US President Barack Obama was scheduled to return to the Gulf of Mexico coast yesterday, insisting he’s in charge of efforts to shut down what is now estimated as the worst oil spill in US history, but admitting the government doesn’t have the technology or expertise and must rely on BP.
BP yesterday said the cost of the disaster now was US$930 million, up from a US$760 million estimate on Monday. The cost is sure to multiply with clean-up of the spill, which has now surpassed the Exxon Valdez disaster off the Alaska coast in 1989.
Yesterday’s trip was to be Obama’s second visit to the Gulf in the more than five weeks since a rig explosion killed 11 workers and unleashed the oil from a well head 1.6km down.
PHOTO: EPA
His tour comes just a day after he vowed to “get this fixed” as criticism swelled over what many Americans see as a slow government response to one of the country’s biggest environmental catastrophes.
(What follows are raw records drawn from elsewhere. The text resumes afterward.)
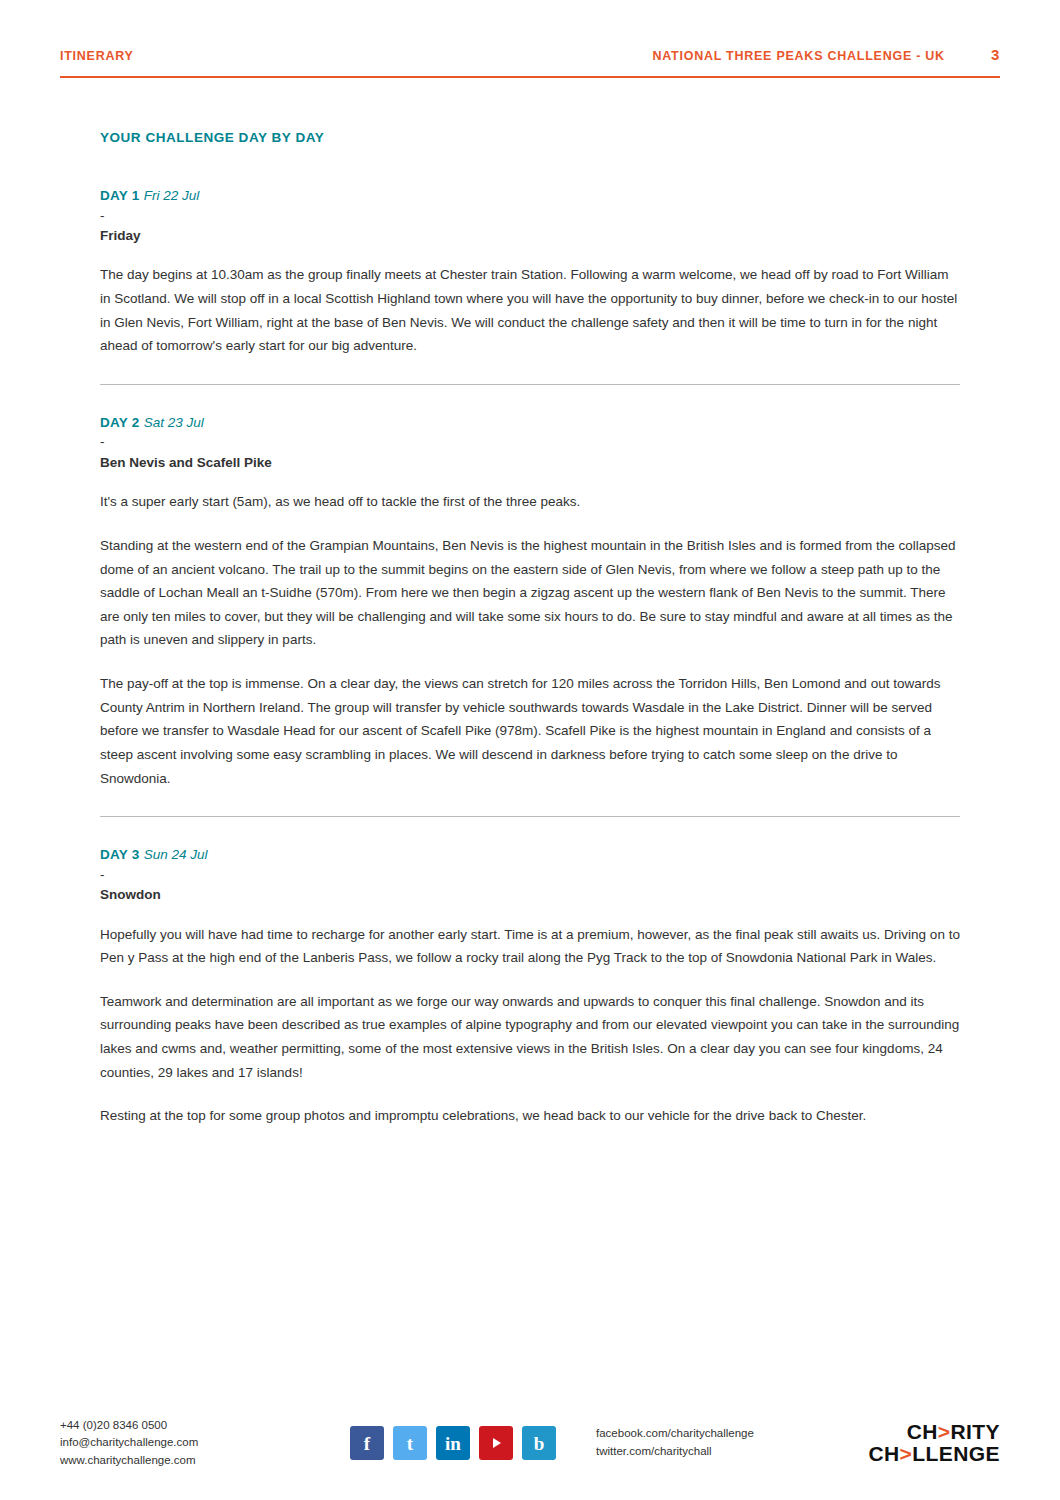Itinerary
National Three Peaks Challenge - UK
3
Your Challenge Day by Day
DAY 1 Fri 22 Jul
-
Friday
The day begins at 10.30am as the group finally meets at Chester train Station. Following a warm welcome, we head off by road to Fort William in Scotland. We will stop off in a local Scottish Highland town where you will have the opportunity to buy dinner, before we check-in to our hostel in Glen Nevis, Fort William, right at the base of Ben Nevis. We will conduct the challenge safety and then it will be time to turn in for the night ahead of tomorrow's early start for our big adventure.
DAY 2 Sat 23 Jul
-
Ben Nevis and Scafell Pike
It's a super early start (5am), as we head off to tackle the first of the three peaks.
Standing at the western end of the Grampian Mountains, Ben Nevis is the highest mountain in the British Isles and is formed from the collapsed dome of an ancient volcano. The trail up to the summit begins on the eastern side of Glen Nevis, from where we follow a steep path up to the saddle of Lochan Meall an t-Suidhe (570m). From here we then begin a zigzag ascent up the western flank of Ben Nevis to the summit. There are only ten miles to cover, but they will be challenging and will take some six hours to do. Be sure to stay mindful and aware at all times as the path is uneven and slippery in parts.
The pay-off at the top is immense. On a clear day, the views can stretch for 120 miles across the Torridon Hills, Ben Lomond and out towards County Antrim in Northern Ireland. The group will transfer by vehicle southwards towards Wasdale in the Lake District. Dinner will be served before we transfer to Wasdale Head for our ascent of Scafell Pike (978m). Scafell Pike is the highest mountain in England and consists of a steep ascent involving some easy scrambling in places. We will descend in darkness before trying to catch some sleep on the drive to Snowdonia.
DAY 3 Sun 24 Jul
-
Snowdon
Hopefully you will have had time to recharge for another early start. Time is at a premium, however, as the final peak still awaits us. Driving on to Pen y Pass at the high end of the Lanberis Pass, we follow a rocky trail along the Pyg Track to the top of Snowdonia National Park in Wales.
Teamwork and determination are all important as we forge our way onwards and upwards to conquer this final challenge. Snowdon and its surrounding peaks have been described as true examples of alpine typography and from our elevated viewpoint you can take in the surrounding lakes and cwms and, weather permitting, some of the most extensive views in the British Isles. On a clear day you can see four kingdoms, 24 counties, 29 lakes and 17 islands!
Resting at the top for some group photos and impromptu celebrations, we head back to our vehicle for the drive back to Chester.
+44 (0)20 8346 0500
info@charitychallenge.com
www.charitychallenge.com
f
t
in
b
facebook.com/charitychallenge
twitter.com/charitychall
CH>RITY
CH>LLENGE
Even his 11-year-old daughter Malia is weighing in, asking, “Did you plug the hole yet, Daddy?” Obama told reporters.
Obama seized ownership on Thursday of what he called a “tremendous catastrophe,” after weeks of allowing Cabinet members take the public lead.
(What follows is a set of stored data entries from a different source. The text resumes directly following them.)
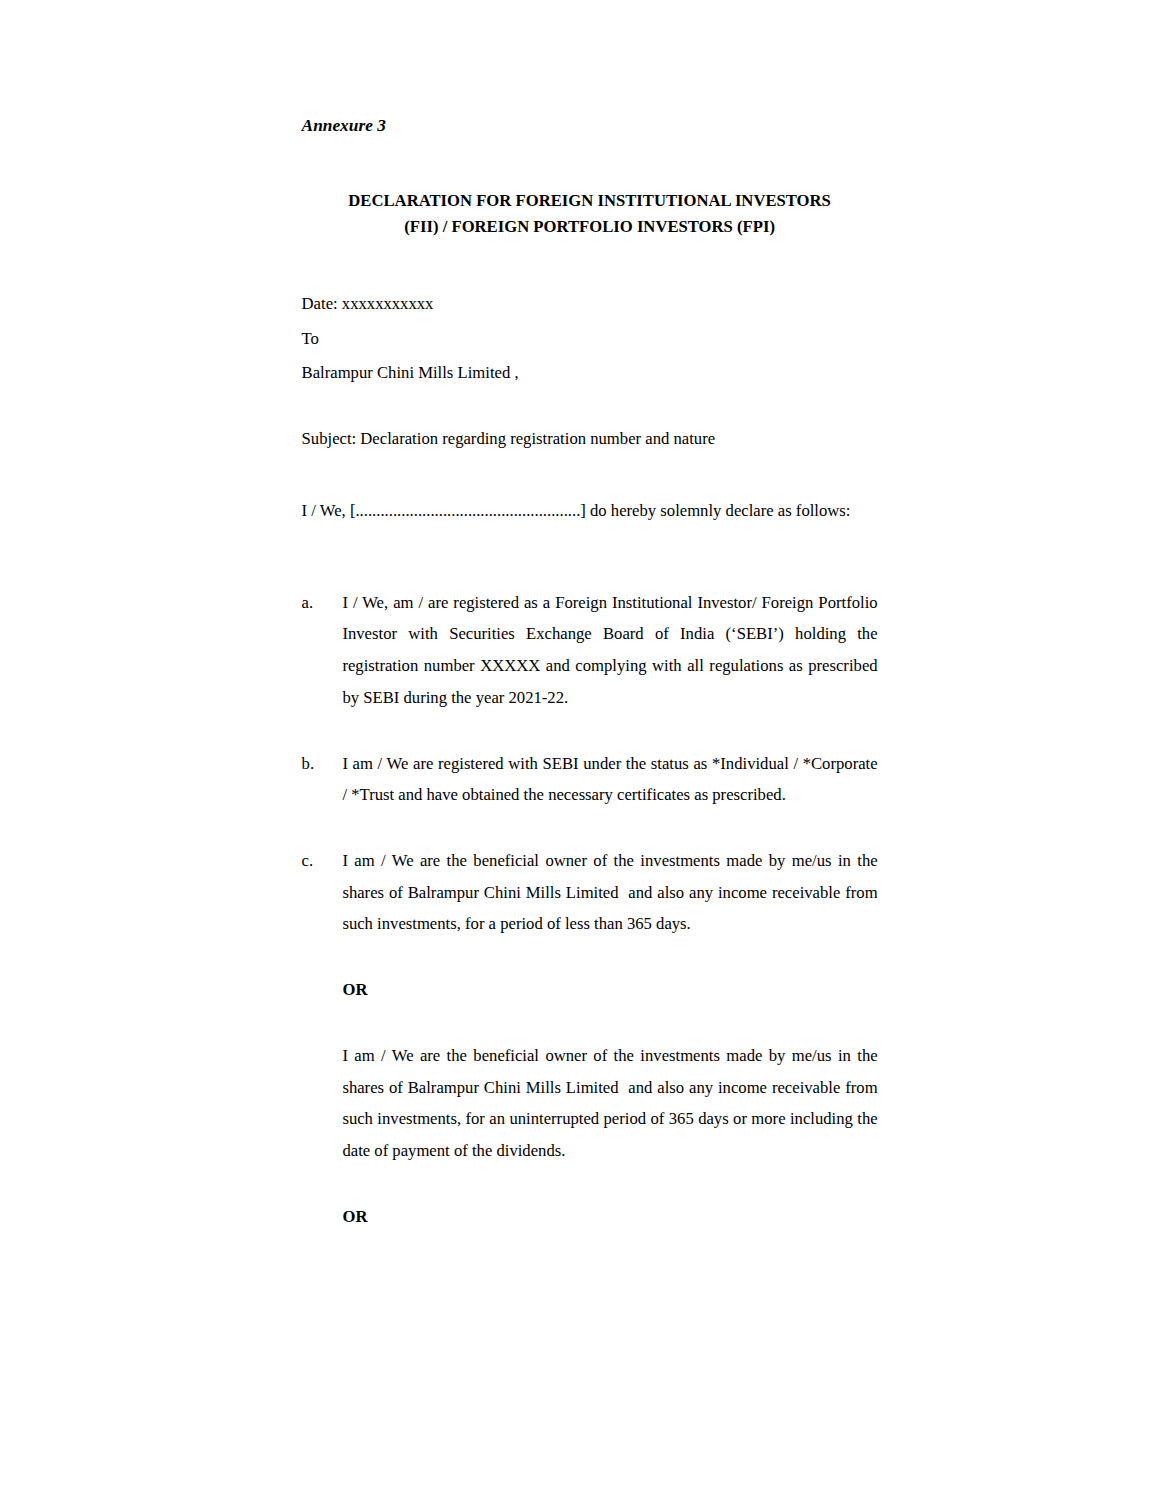Annexure 3
Declaration for Foreign Institutional Investors (FII) / Foreign Portfolio Investors (FPI)
Date: xxxxxxxxxxx
To
Balrampur Chini Mills Limited ,
Subject: Declaration regarding registration number and nature
I / We, [......................................................] do hereby solemnly declare as follows:
a. I / We, am / are registered as a Foreign Institutional Investor/ Foreign Portfolio Investor with Securities Exchange Board of India (‘SEBI’) holding the registration number XXXXX and complying with all regulations as prescribed by SEBI during the year 2021-22.
b. I am / We are registered with SEBI under the status as *Individual / *Corporate / *Trust and have obtained the necessary certificates as prescribed.
c. I am / We are the beneficial owner of the investments made by me/us in the shares of Balrampur Chini Mills Limited and also any income receivable from such investments, for a period of less than 365 days.
OR
I am / We are the beneficial owner of the investments made by me/us in the shares of Balrampur Chini Mills Limited and also any income receivable from such investments, for an uninterrupted period of 365 days or more including the date of payment of the dividends.
OR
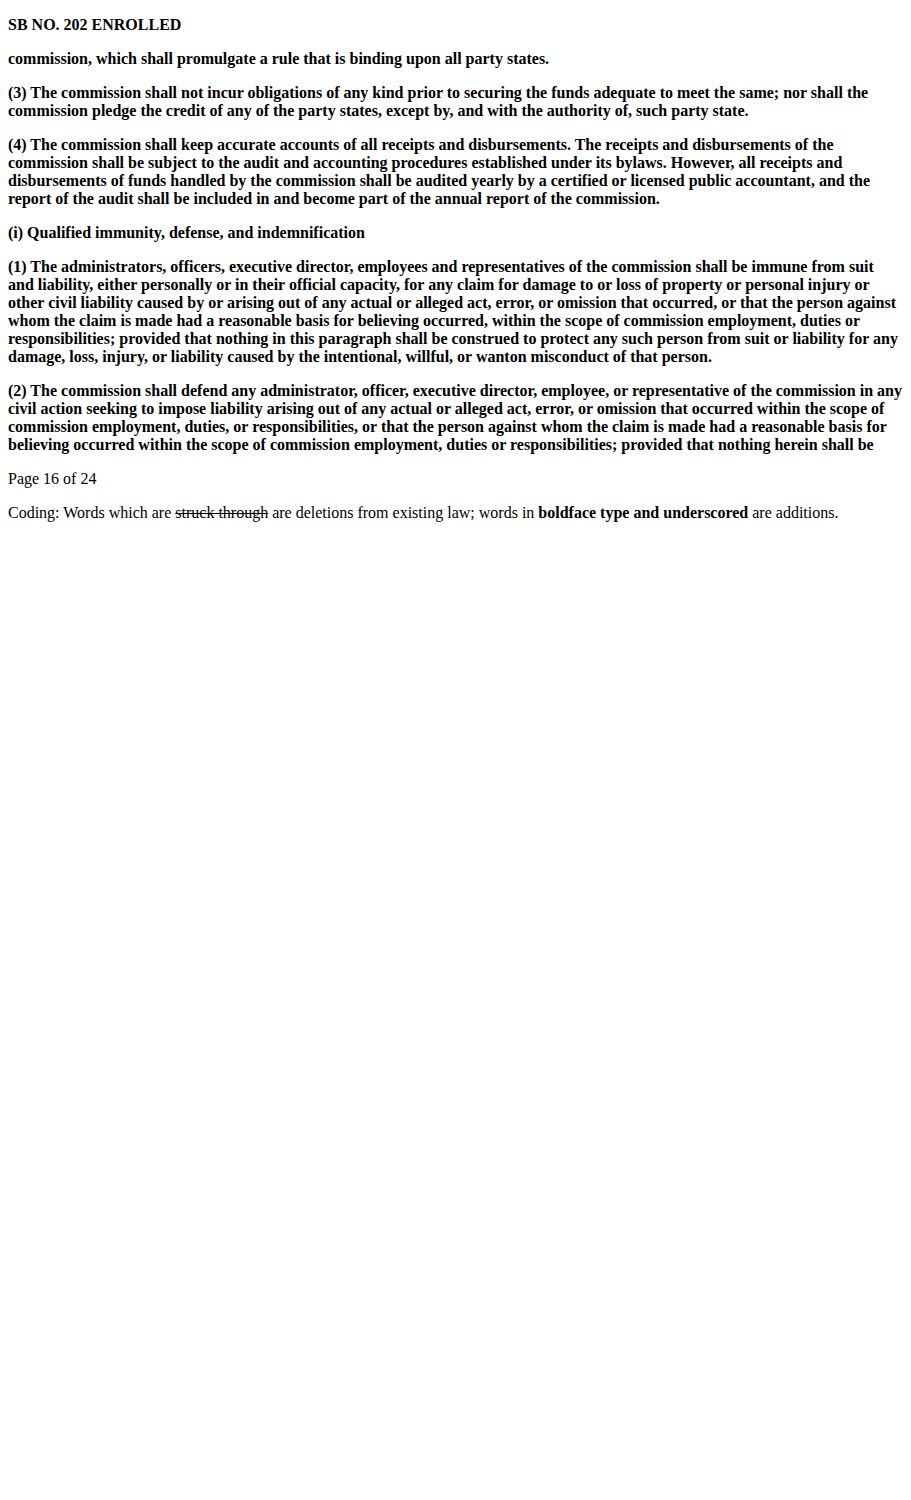SB NO. 202 ENROLLED
commission, which shall promulgate a rule that is binding upon all party states.
(3) The commission shall not incur obligations of any kind prior to securing the funds adequate to meet the same; nor shall the commission pledge the credit of any of the party states, except by, and with the authority of, such party state.
(4) The commission shall keep accurate accounts of all receipts and disbursements. The receipts and disbursements of the commission shall be subject to the audit and accounting procedures established under its bylaws. However, all receipts and disbursements of funds handled by the commission shall be audited yearly by a certified or licensed public accountant, and the report of the audit shall be included in and become part of the annual report of the commission.
(i) Qualified immunity, defense, and indemnification
(1) The administrators, officers, executive director, employees and representatives of the commission shall be immune from suit and liability, either personally or in their official capacity, for any claim for damage to or loss of property or personal injury or other civil liability caused by or arising out of any actual or alleged act, error, or omission that occurred, or that the person against whom the claim is made had a reasonable basis for believing occurred, within the scope of commission employment, duties or responsibilities; provided that nothing in this paragraph shall be construed to protect any such person from suit or liability for any damage, loss, injury, or liability caused by the intentional, willful, or wanton misconduct of that person.
(2) The commission shall defend any administrator, officer, executive director, employee, or representative of the commission in any civil action seeking to impose liability arising out of any actual or alleged act, error, or omission that occurred within the scope of commission employment, duties, or responsibilities, or that the person against whom the claim is made had a reasonable basis for believing occurred within the scope of commission employment, duties or responsibilities; provided that nothing herein shall be
Page 16 of 24
Coding: Words which are struck through are deletions from existing law; words in boldface type and underscored are additions.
“I take responsibility. It is my job to make sure that everything is done to shut this down,” Obama said at a White House news conference dominated by the spill.
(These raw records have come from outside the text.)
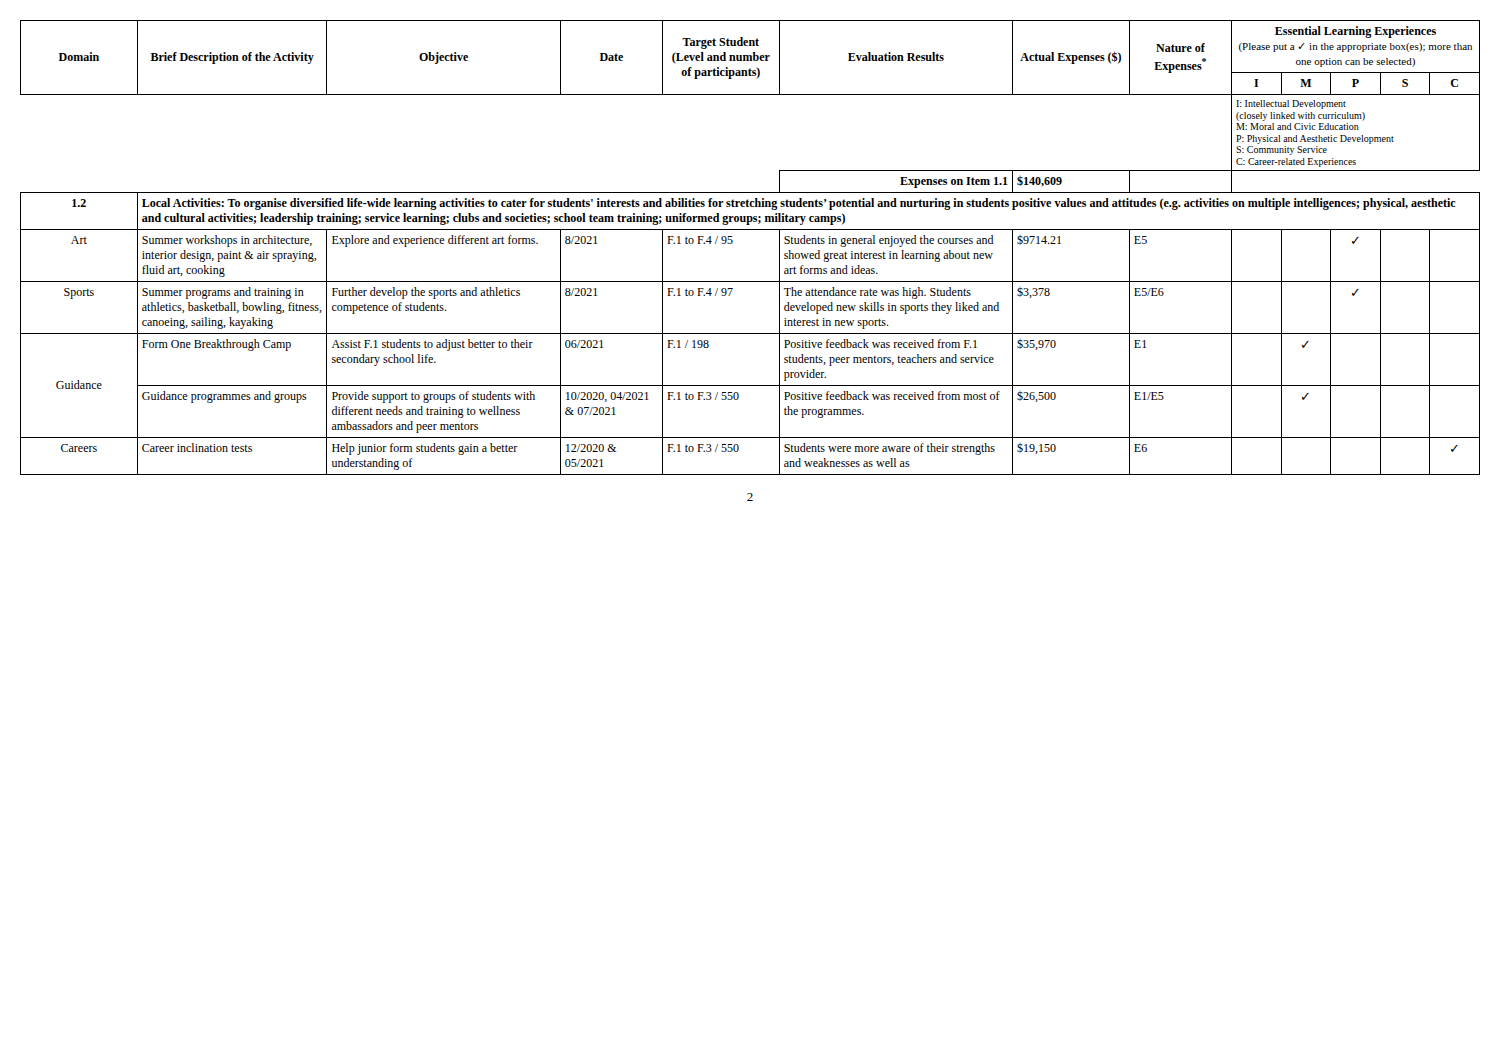| Domain | Brief Description of the Activity | Objective | Date | Target Student (Level and number of participants) | Evaluation Results | Actual Expenses ($) | Nature of Expenses * | Essential Learning Experiences (Please put a ✓ in the appropriate box(es); more than one option can be selected) |
| --- | --- | --- | --- | --- | --- | --- | --- | --- |
| I | M | P | S | C |
| | I: Intellectual Development (closely linked with curriculum) M: Moral and Civic Education P: Physical and Aesthetic Development S: Community Service C: Career-related Experiences |
| | Expenses on Item 1.1 | $140,609 | | |
| 1.2 | Local Activities: To organise diversified life-wide learning activities to cater for students' interests and abilities for stretching students’ potential and nurturing in students positive values and attitudes (e.g. activities on multiple intelligences; physical, aesthetic and cultural activities; leadership training; service learning; clubs and societies; school team training; uniformed groups; military camps) |
| Art | Summer workshops in architecture, interior design, paint & air spraying, fluid art, cooking | Explore and experience different art forms. | 8/2021 | F.1 to F.4 / 95 | Students in general enjoyed the courses and showed great interest in learning about new art forms and ideas. | $9714.21 | E5 | | | ✓ | | |
| Sports | Summer programs and training in athletics, basketball, bowling, fitness, canoeing, sailing, kayaking | Further develop the sports and athletics competence of students. | 8/2021 | F.1 to F.4 / 97 | The attendance rate was high. Students developed new skills in sports they liked and interest in new sports. | $3,378 | E5/E6 | | | ✓ | | |
| Guidance | Form One Breakthrough Camp | Assist F.1 students to adjust better to their secondary school life. | 06/2021 | F.1 / 198 | Positive feedback was received from F.1 students, peer mentors, teachers and service provider. | $35,970 | E1 | | ✓ | | | |
| Guidance programmes and groups | Provide support to groups of students with different needs and training to wellness ambassadors and peer mentors | 10/2020, 04/2021 & 07/2021 | F.1 to F.3 / 550 | Positive feedback was received from most of the programmes. | $26,500 | E1/E5 | | ✓ | | | |
| Careers | Career inclination tests | Help junior form students gain a better understanding of | 12/2020 & 05/2021 | F.1 to F.3 / 550 | Students were more aware of their strengths and weaknesses as well as | $19,150 | E6 | | | | | ✓ |
2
Even at the lowest estimate — 68 million liters — the Gulf spill has far surpassed the Exxon Valdez disaster, in which a tanker ran aground in Alaska, spilling nearly 42 million liters.
Asked about inevitable comparisons between his administration’s handling of the disaster with his predecessor’s response to Hurricane Katrina in 2005, which flooded New Orleans and other areas, Obama said: “I’ll leave it to you guys to make those comparisons. ... What I’m thinking about is, how do you solve the problem?”
Conceding that “people are going to be frustrated” until the well is capped, Obama said he would use the full force of the federal government to extract damages from BP.
“We will demand they pay every dime they owe for the damage they’ve done and the painful losses they’ve caused,” Obama said.
The quandary for Obama, however, is that the federal government lacks the tools and technology to solve the deep-sea disaster and depends on BP to find the way to stanch the flow.
While making clear he was leading the response, Obama acknowledged some things could have been better handled.
He said his administration didn’t act with “sufficient urgency” prior to the spill to clean up the Minerals Management Service, accused of corruption and poor regulation of drilling rigs and wells.